– Вона дорожка, никем не хоженная!
Потом припомнил – Дороша. Дорош наложил пошлины и дани за снасть свою и припас. В Дорошеву службу пошли; где же кабалы его?
И тихо, будто про себя:
– Горько ноне? А что ж? Полынь на языке, желчь в сердце. Да не мимо молвится: ум бархатный. Кто казаки? 'В нуждах непокоримые, к смерти бесстрашные'. Горькое привыкать ли хлебать? Выхлебаем хлебово, таган переворотим и по донцу поколотим. Выдюжим. Бог свят, выдюжим!
Он улыбался. Он говорил о камских непочатых землях, о соболиных краях, о стране, где Белая вода. Не в неволю к Строгановым путь лежит, а на такую волю, какой уж никто не порушит.
И выговорил слово. Неслыханное.
– Казацкое царство.
И замолк.
Как пчелиное жужжание – в толпе. Кольцо вышел и кинул под ноги Ермаку шапку с лохматой головы.
– Пропаду, бурмакан аркан, что за песню, что за слово… А поеду с тобой!
Подбежал Брязга, вытащил, потряс саблю, закричал хрипло:
– Мечи, что ль, ребята, не отточены? 'Дунай' давай! Выдюжим! Лезовый кладенец, женка казачья…

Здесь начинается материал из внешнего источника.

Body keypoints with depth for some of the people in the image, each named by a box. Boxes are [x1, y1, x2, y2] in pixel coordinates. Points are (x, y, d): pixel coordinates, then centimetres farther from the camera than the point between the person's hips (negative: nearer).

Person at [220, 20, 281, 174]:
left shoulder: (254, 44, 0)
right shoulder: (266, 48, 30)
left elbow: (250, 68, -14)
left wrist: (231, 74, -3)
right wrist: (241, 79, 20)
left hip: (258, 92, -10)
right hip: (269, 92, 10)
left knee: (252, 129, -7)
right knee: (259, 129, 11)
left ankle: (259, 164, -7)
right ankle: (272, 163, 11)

Медленно поднялся бурлак в онучах и, поддергивая штаны, сказал:
– Нам что Кама, что Волга… – стариковали, значит, мы… старики те… дело-то привычное – потягнем… Спина, спаси господи, зажила, крепка-то спина, мать пресвятая богородица!
Пан не спешил, поглядывал, послушивал и трудную эту речь, и ребячьи выкрики кидавших шапки удальцов-атаманов, которых разобрало, взяло за живое, и пчелиный зум переменчивой, уже преданно покоренной толпы (а что нового узнала, чего не ведала полчаса, час назад? Соловьиное слово! Слово – и власть…). Поскреб в затылке, хитрая ухмылка скользнула в усы.

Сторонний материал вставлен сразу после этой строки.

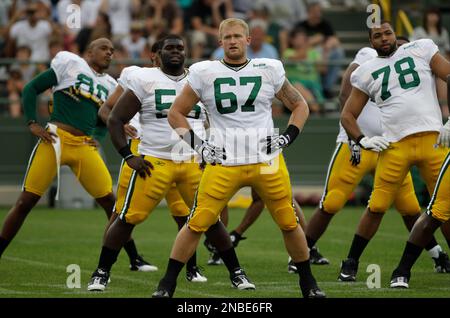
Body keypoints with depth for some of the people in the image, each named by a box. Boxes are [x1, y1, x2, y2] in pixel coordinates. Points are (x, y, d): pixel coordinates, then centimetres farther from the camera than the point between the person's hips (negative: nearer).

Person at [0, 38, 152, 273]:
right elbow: (31, 89, 1)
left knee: (111, 203, 4)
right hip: (56, 139, -5)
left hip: (85, 147, 5)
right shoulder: (69, 63, 1)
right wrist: (32, 123, -8)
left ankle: (135, 259, 14)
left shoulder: (109, 85, 17)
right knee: (25, 202, -4)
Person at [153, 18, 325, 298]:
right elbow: (176, 114, 10)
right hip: (224, 163, -1)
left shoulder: (269, 70, 4)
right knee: (197, 224, -8)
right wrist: (197, 144, -2)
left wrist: (287, 137, 1)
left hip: (267, 160, 1)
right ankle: (167, 285, 3)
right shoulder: (204, 73, 1)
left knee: (290, 223, 5)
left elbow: (300, 106, 15)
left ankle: (309, 284, 22)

– Хлопцы, та и до дому можно. Только что ж вертаться, не пополудничав? С полдороги, да и коней назад? Эге ж, хлопцы, кажу! Як уж пойихали, так аж пид самисеньку пику.
Повел бровью:
– Коней-то расседлайте, кто заседлал.
Тогда Рваная Ноздря прошел к Ермаку.
– Я не скажу так красно, как ты. А ты погляди на меня. Хорош парень? Ты не нюхал каленого железа. А я в гроб с собой тот запах понесу. Не забуду, как клещи рвут тело… Куда ведешь? Русь подымается, холопство избывая. Вотчины палят. Бояре по дорогам проехать страшатся. Мужицкой недоле – вот он конец. Царство сулишь – не прельстишь. То мужицкое ли царство твое? Тута станем. Разметем полки воеводины. Все крестьянство будет к нам!..
Ермак не перебил его, только поднял глаза.
– А ты струпья мои считал?
Ответил Ермаку тихий Степанко Попов:
– Не пойдем, слышишь? Мужики не пойдут. В лесу утаимся. В пески зароемся. Нет – в омут головой.
Ермак двинулся из круга. Был радостен. С ним атаманы и есаулы. Но, будто вспомнив что-то, остановился и хмурым взглядом перебрал уже зашевелившуюся толпу. Тот жесткий взгляд нашел двоих: Бакаку и есаула Федора Чугуя, который требовал дувана.
Зеркальца, коробочки с румянами, бусы, обручи, подвески, сапожки, бисер, летники, шубки, – все она упихивала, уминала в укладки с расписными крышками. На полу солома, наспех увязанный узел с торчащим рукавом – горница походила на разоренное гнездо хлопотливой птицы.
– Улетаешь, Клавдя?
Клава порхнула мимо, дохнула в лицо Гавриле, засмеялась, принялась горой накидывать подушки, для чего-то взбивая их.
– Далече, не увидимся! – пропела она.
– К старикам на Суру?
Она взялась пальцами за края занавески и поклонилась.
– И то к старикам. Угадал, скажи! Строгановыми зовут, слышал?
– О! Значит, берет? Берет, Клава?
Тряхнула головой так, что раскрутилась и упала между круглых лопаток коса.
– Ты берешь! Ай не схочешь?
– Трубачам, ягодка, одна баба – труба. – И засветился улыбкой. – Значит… Эх, дурак, прощаться пришел!